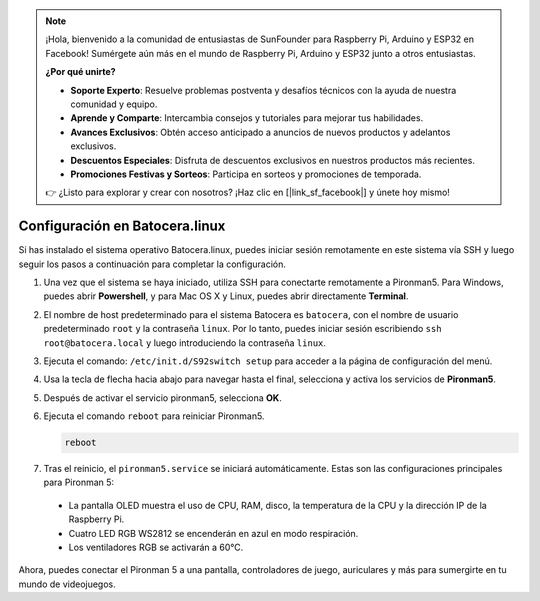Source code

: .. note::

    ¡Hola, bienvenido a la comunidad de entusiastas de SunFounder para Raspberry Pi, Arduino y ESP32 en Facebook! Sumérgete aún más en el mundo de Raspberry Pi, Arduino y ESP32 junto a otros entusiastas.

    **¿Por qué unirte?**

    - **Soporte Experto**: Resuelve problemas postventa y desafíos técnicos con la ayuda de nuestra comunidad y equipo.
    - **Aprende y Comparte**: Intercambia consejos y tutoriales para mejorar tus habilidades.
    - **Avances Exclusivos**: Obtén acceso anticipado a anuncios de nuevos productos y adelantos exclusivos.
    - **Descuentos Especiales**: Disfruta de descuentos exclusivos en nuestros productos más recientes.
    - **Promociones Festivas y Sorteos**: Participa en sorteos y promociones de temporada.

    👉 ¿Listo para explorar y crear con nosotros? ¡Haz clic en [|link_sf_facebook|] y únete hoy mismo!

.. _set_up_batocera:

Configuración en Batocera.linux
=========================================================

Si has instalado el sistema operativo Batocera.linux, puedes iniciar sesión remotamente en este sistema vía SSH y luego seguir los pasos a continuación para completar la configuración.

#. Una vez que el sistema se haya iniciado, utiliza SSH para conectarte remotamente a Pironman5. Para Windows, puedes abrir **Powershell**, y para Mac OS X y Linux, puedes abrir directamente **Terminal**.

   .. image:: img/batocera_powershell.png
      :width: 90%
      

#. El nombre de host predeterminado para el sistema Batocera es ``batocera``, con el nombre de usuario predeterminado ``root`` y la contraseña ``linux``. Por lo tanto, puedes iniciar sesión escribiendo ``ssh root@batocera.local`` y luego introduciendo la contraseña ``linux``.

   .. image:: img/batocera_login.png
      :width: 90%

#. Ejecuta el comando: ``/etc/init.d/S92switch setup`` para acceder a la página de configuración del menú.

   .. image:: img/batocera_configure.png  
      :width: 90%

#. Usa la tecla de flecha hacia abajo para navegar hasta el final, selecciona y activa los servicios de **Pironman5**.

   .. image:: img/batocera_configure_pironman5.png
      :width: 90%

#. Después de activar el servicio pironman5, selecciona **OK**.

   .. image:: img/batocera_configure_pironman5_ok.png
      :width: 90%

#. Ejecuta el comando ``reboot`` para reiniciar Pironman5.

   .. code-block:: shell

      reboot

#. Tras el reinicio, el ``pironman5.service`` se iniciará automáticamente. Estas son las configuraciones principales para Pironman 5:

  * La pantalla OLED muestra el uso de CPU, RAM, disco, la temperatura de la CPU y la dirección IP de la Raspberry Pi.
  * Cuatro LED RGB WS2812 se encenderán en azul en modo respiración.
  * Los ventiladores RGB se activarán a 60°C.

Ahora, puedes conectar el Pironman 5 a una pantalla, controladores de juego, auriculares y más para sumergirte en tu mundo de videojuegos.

· · · · ·

ASSIGNED TASK: Your reply should be the lines of the records from the start through the line with "- **Descuentos Especiales**: Disfruta", copied word for word, pictures omitted.

ANSWER BOX:
Source code

: .. note::

    ¡Hola, bienvenido a la comunidad de entusiastas de SunFounder para Raspberry Pi, Arduino y ESP32 en Facebook! Sumérgete aún más en el mundo de Raspberry Pi, Arduino y ESP32 junto a otros entusiastas.

    **¿Por qué unirte?**

    - **Soporte Experto**: Resuelve problemas postventa y desafíos técnicos con la ayuda de nuestra comunidad y equipo.
    - **Aprende y Comparte**: Intercambia consejos y tutoriales para mejorar tus habilidades.
    - **Avances Exclusivos**: Obtén acceso anticipado a anuncios de nuevos productos y adelantos exclusivos.
    - **Descuentos Especiales**: Disfruta de descuentos exclusivos en nuestros productos más recientes.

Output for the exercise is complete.